Report each line of the listing that carries the word "middle".
Dataset records: Begin
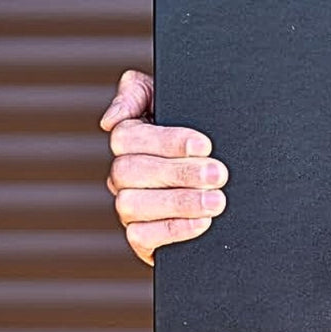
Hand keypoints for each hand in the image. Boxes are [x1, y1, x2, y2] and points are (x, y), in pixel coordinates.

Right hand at [100, 69, 227, 266]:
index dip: (167, 141)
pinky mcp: (142, 238)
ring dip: (180, 203)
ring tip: (216, 201)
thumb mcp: (170, 101)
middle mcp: (122, 175)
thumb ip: (137, 93)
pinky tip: (203, 222)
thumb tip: (110, 120)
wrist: (220, 177)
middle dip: (180, 173)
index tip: (204, 144)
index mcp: (127, 140)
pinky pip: (142, 237)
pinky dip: (174, 230)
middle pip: (131, 172)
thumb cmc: (195, 133)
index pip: (128, 138)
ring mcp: (129, 207)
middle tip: (218, 174)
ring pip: (133, 205)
Dataset records: End
- [Result below]
middle mcp: (122, 175)
middle dip: (180, 173)
middle pip: (131, 172)
middle tip: (218, 174)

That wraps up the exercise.